What does this line in DBI.pm do?_问答_开发者_运维开发者技术经验分享

603   $dsn =~ s/^dbi:(\w*?)(?:\((.*?)\))?://i
                         or '' =~ /()/; # ensure $1 etc are empty if match fails

I don't understand what $dsn =~ s/^dbi:(\w*?)(?:\((.*?)\开发者_开发百科))?://i is for,even more doubt about '' =~ /()/,seems useless to me..

The first part is extracting two parts of the dsn string in the form:

dbi: first match ( optional second match ) :

These matches will be placed into $1 and $2 for the use in later code. The second part will only run if the match was unsuccessful. This is achieved by using or which will short-circuit (i.e. not execute) the second expression if the first one was successful.

As the comment says quite succinctly, it ensures that $1, $2, etc. are empty. Presumably so later code can check them and produce an appropriate error if they were not set (i.e. could not be extracted from the dsn string).

Equals-tilde, or =~, is the match operator.

Try the following code -- put it in a file, make executable with chmod +x, and run it:

#!/usr/bin/perl

$mystring = "Perl rocks.";

if ($mystring =~ /rocks/) {
  print("Matches");
} else {
  print("No match");
}

It will output Matches.

As for your example, it checks if the connection string is in the correct format, and extracts the database name, etc:

print($dsn);

$dsn = "dbi:SQLPlatform:database_name:host_name:port";

$dsn =~ s/^dbi:(\w*?)(?:\((.*?)\))?://i
                             or '' =~ /()/; # ensure $1 etc are empty if match fails

print($dsn);

Ouptuts database_name:host_name:port.

It's clear from the comments in the code:

602     # extract dbi:driver prefix from $dsn into $1
603     $dsn =~ s/^dbi:(\w*?)(?:\((.*?)\))?://i
604             or '' =~ /()/; # ensure $1 etc are empty if match fails

If you have problems understanding how s// and m// work see perlop and perlre.

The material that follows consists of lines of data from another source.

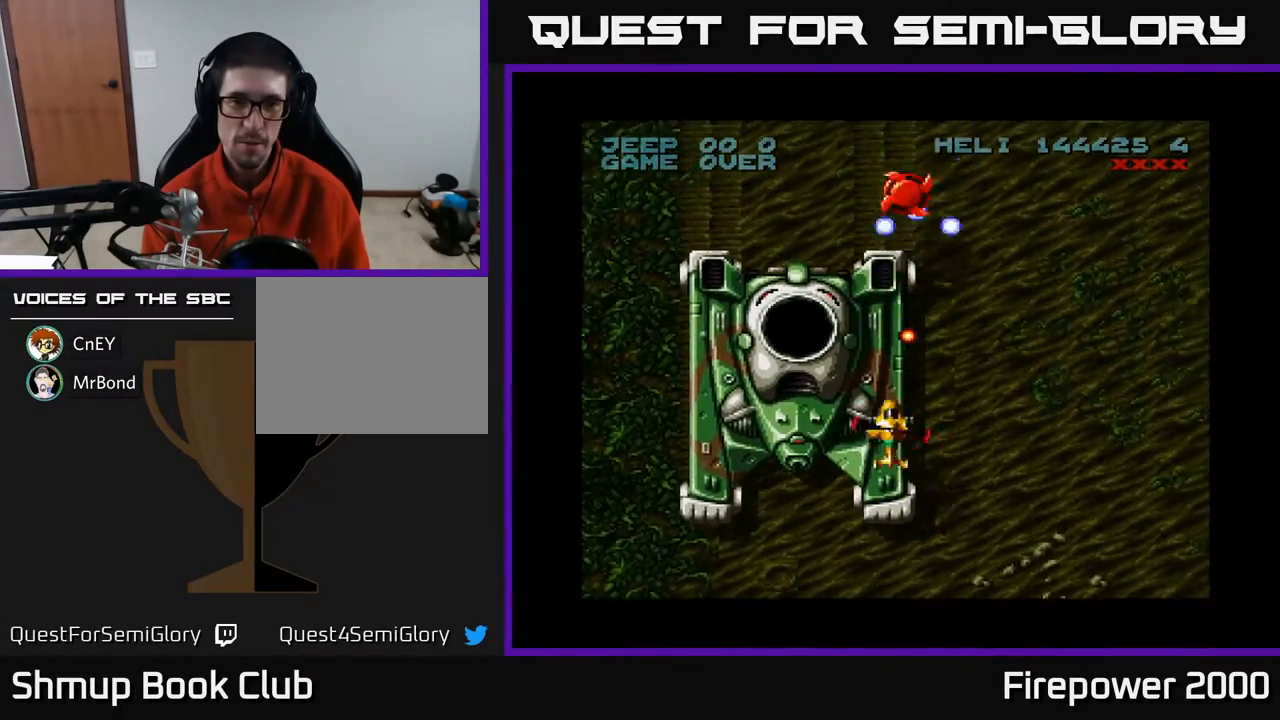
{"buttons": ["A", "DPAD_UP", "DPAD_LEFT"], "events": [[50, "DPAD_DOWN", "down"], [50, "DPAD_LEFT", "up"], [350, "DPAD_DOWN", "up"], [433, "DPAD_LEFT", "down"], [450, "DPAD_UP", "down"]]}
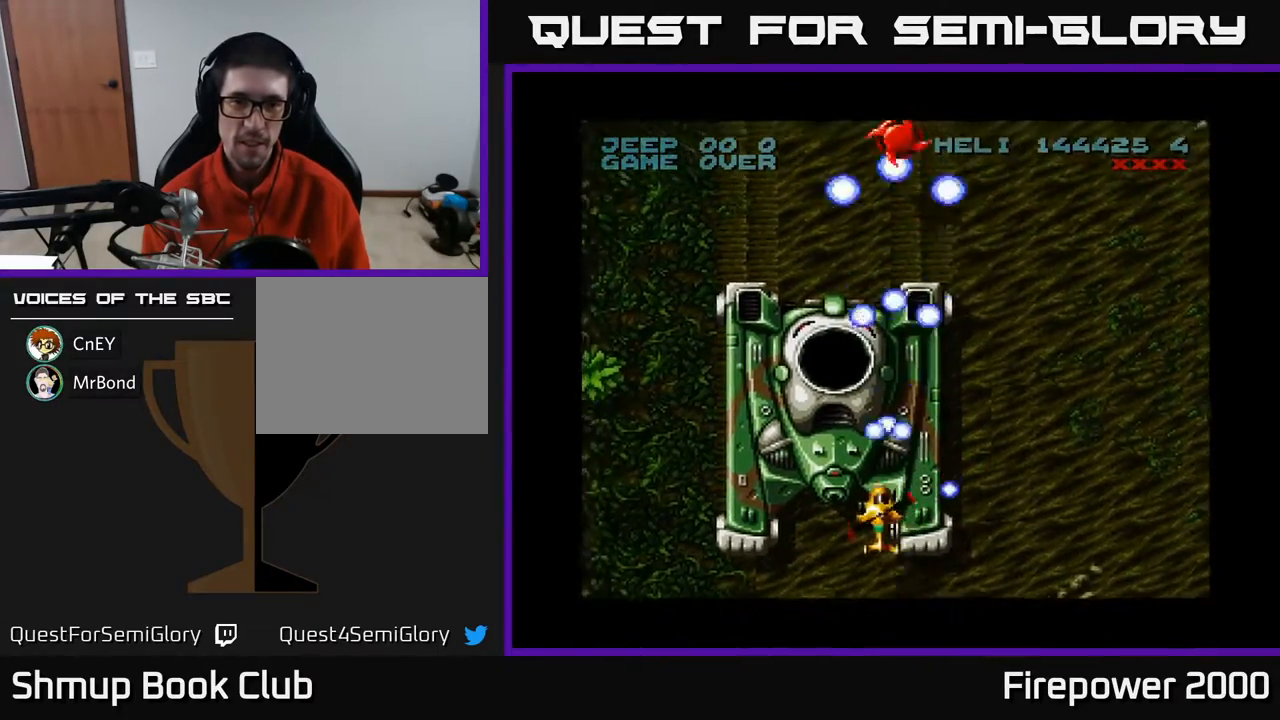
{"buttons": ["A", "DPAD_LEFT"], "events": [[150, "DPAD_LEFT", "up"], [183, "DPAD_UP", "up"], [383, "DPAD_LEFT", "down"]]}
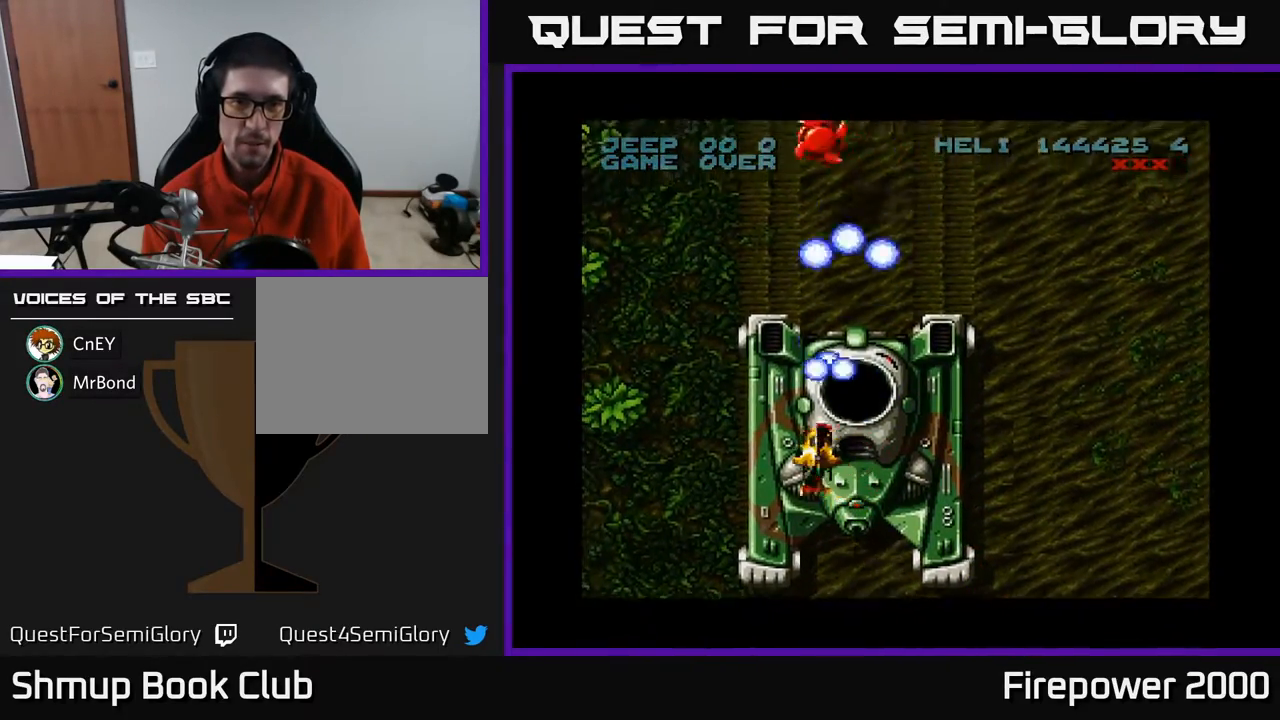
{"buttons": ["A"], "events": [[50, "DPAD_LEFT", "up"], [200, "DPAD_UP", "down"], [383, "DPAD_UP", "up"]]}
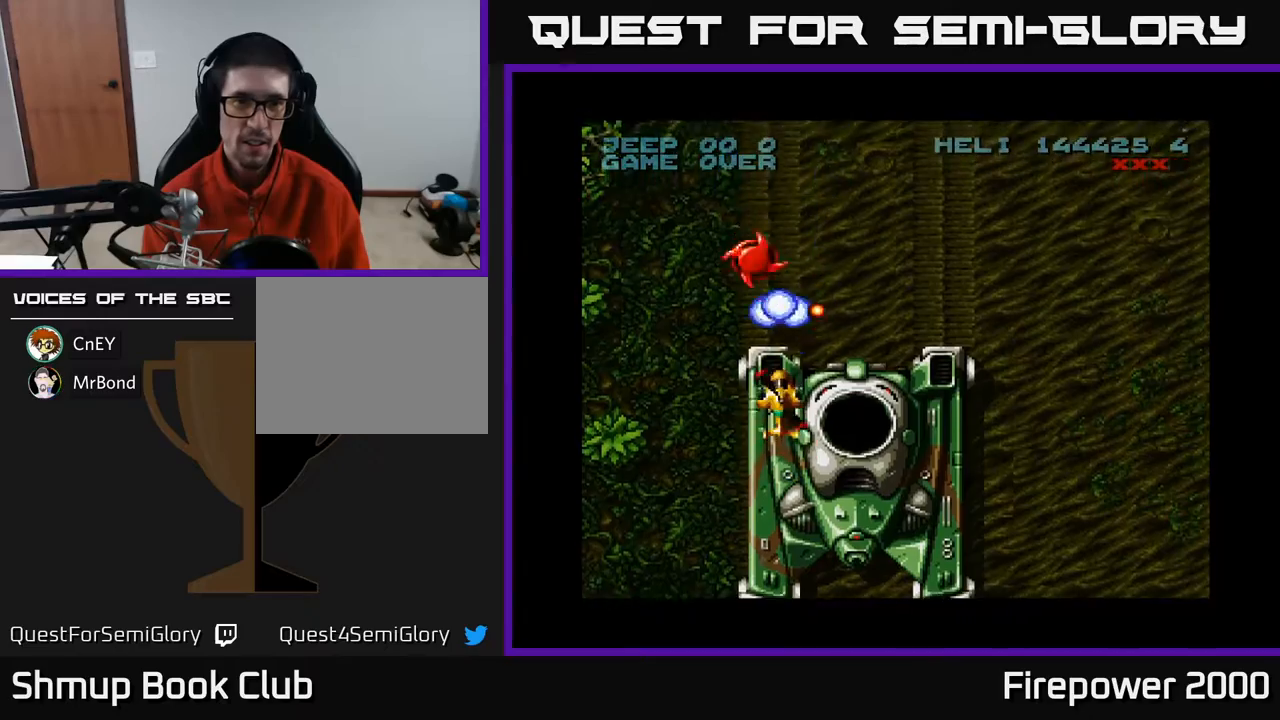
{"buttons": ["A", "DPAD_UP", "DPAD_LEFT"], "events": [[17, "DPAD_DOWN", "down"], [350, "DPAD_LEFT", "down"], [367, "DPAD_DOWN", "up"], [417, "DPAD_UP", "down"]]}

If a capturing match fails $1 may still contain a value; the value of the last successful matching capture in the same dynamic scope, possibly from some other previous regexp. It appears the author didn't want a failed match at this point to leave some value in $1 from a previous regexp. To prevent this, he forced a "will always succeed" capturing match with nothing specified within the capturing parens. That means that there will be a match, and a capture of the empty string. In other words, $1 will now be empty rather than containing the match value from some previous successful match.

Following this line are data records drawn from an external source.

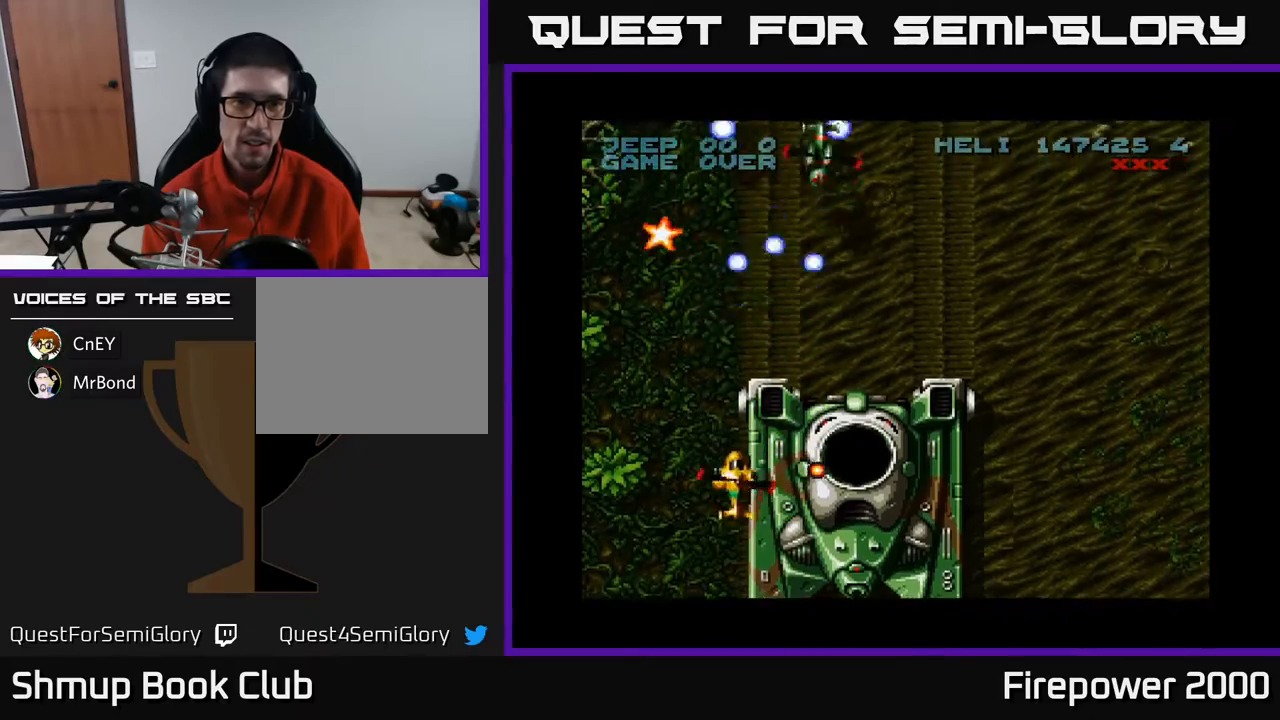
{"buttons": ["A", "DPAD_DOWN", "DPAD_RIGHT"], "events": [[17, "DPAD_LEFT", "up"], [333, "DPAD_RIGHT", "down"], [417, "DPAD_UP", "up"], [500, "DPAD_DOWN", "down"]]}
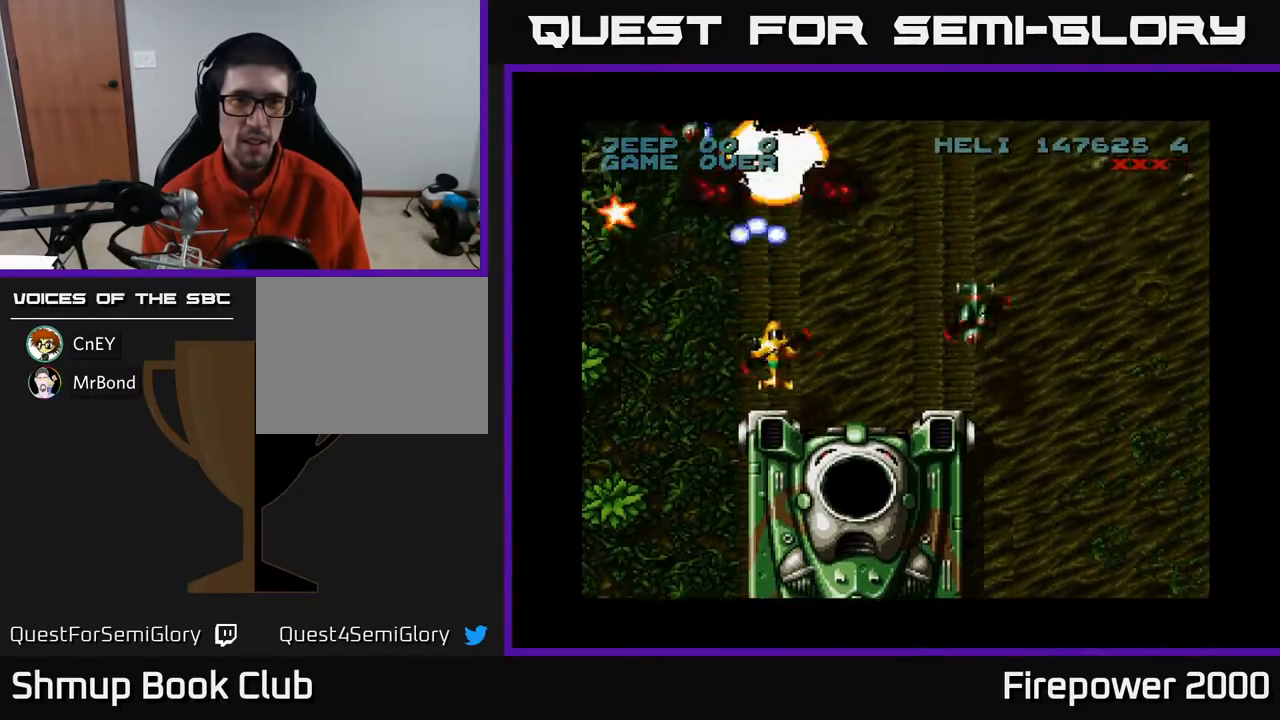
{"buttons": ["A", "DPAD_UP"], "events": [[67, "DPAD_RIGHT", "up"], [167, "DPAD_LEFT", "down"], [300, "DPAD_DOWN", "up"], [367, "DPAD_LEFT", "up"], [383, "DPAD_UP", "down"]]}
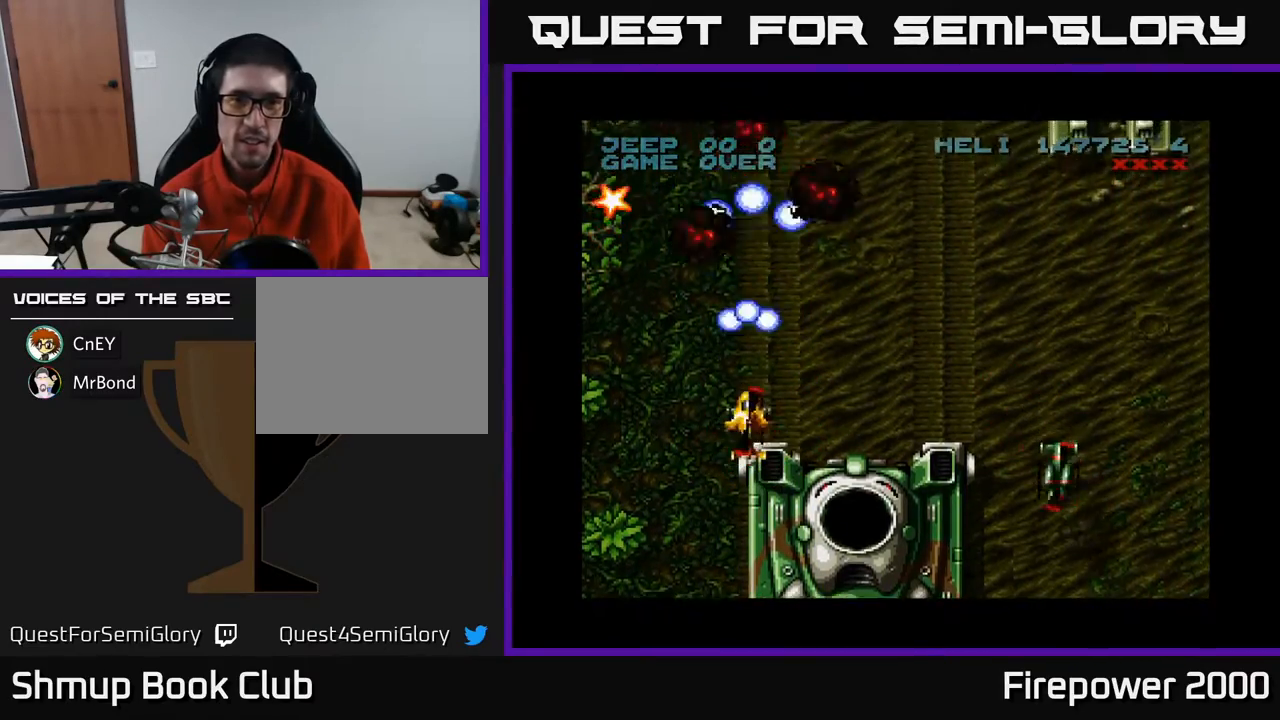
{"buttons": ["A", "DPAD_UP"], "events": [[67, "DPAD_LEFT", "down"], [333, "DPAD_LEFT", "up"]]}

A more common idiom is simply to test for match success before executing whatever code will rely on $1's value, as in:

if( /(match)/ ) {
    say $1;
}

While that's often the simplest approach, unfortunately code sometimes is not simple, and forcing that test into some complex code may make a tricky section even harder to deal with. That being the case, it may just be easier to ensure that $1 contains nothing after a failed match, rather than what it contained before the failed match.

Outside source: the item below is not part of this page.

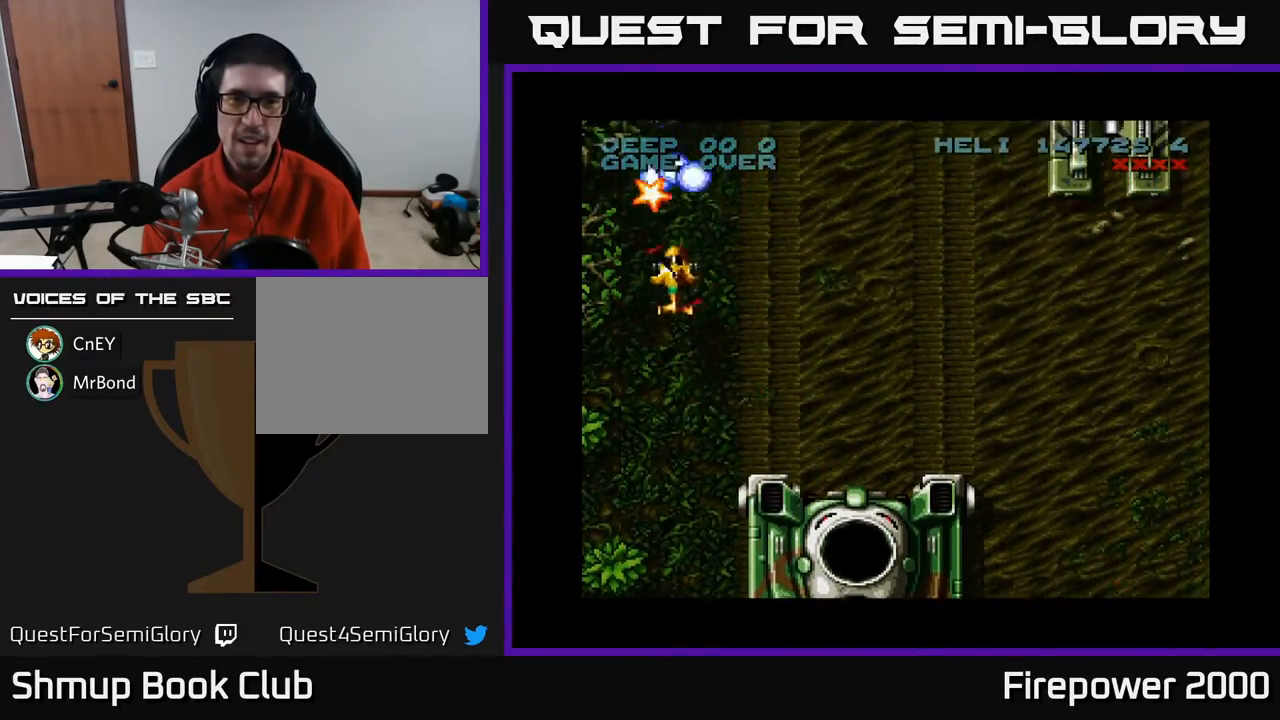
{"buttons": ["A", "DPAD_DOWN", "DPAD_RIGHT"], "events": [[167, "DPAD_RIGHT", "down"], [167, "DPAD_UP", "up"], [250, "DPAD_DOWN", "down"]]}
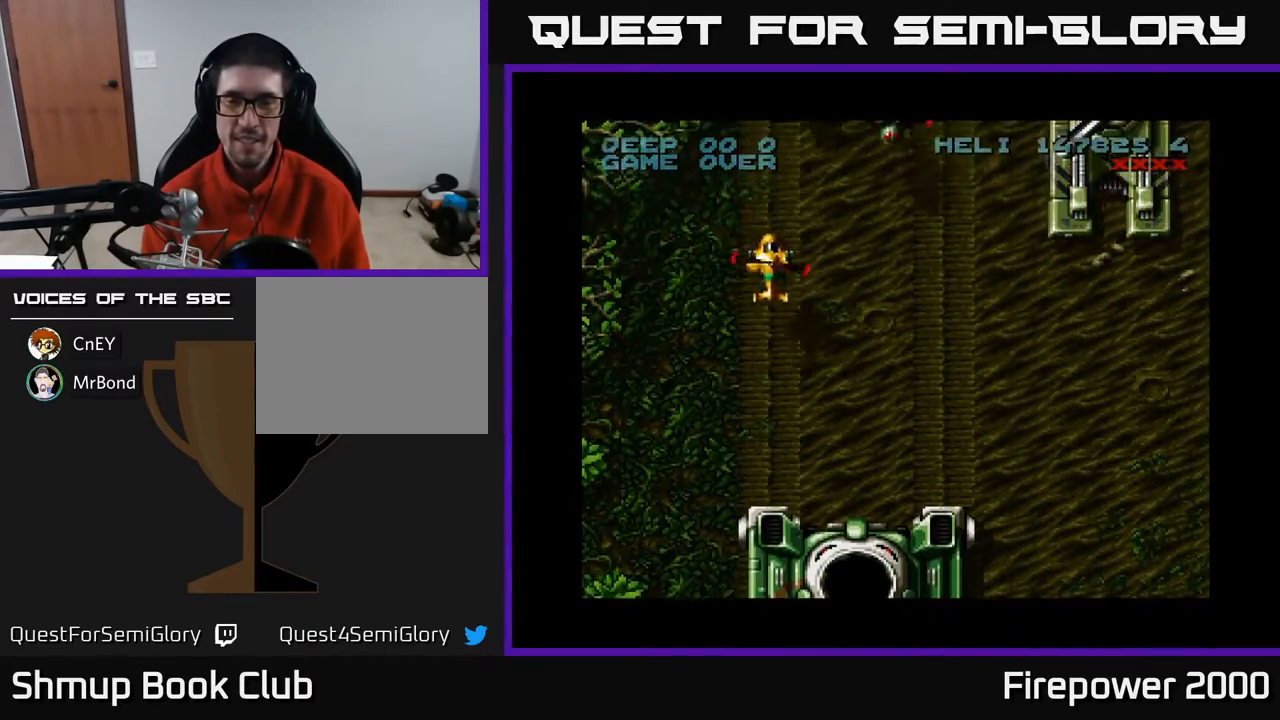
{"buttons": ["A", "DPAD_DOWN", "DPAD_RIGHT"], "events": []}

I actually think that's a good question. Finding documentation of the behavior of #$1 after a failed match isn't easy within the Perl POD. I believe a more thorough explanation is found either in the camel book or the llama book. But I don't have them at my fingertips right now to check.

What is left out of the answers so far is the reason for that mysterious or '' =~ /()/. Without that bit of trickiness, $1 will be undefined if the match fails. The code is probably using $1 in a concatenation or a string shortly after this match. Doing this with $1 undefined will result in a "Use of uninitialized value $1 in concatenation (.) or string" warning if use warnings is in effect. With that or '' =~ /()/ trickiness in play, $1 will be defined (but empty) should the regular expression fail to match. This keeps that code that uses $1 from spewing.

The comment # ensure $1 etc are empty if match fails is incorrect. Get rid of that 'etc' and the comment is correct. This action sets $1, and $1 only. This code does not set $2. $2 will be undefined if the regular expression does not match.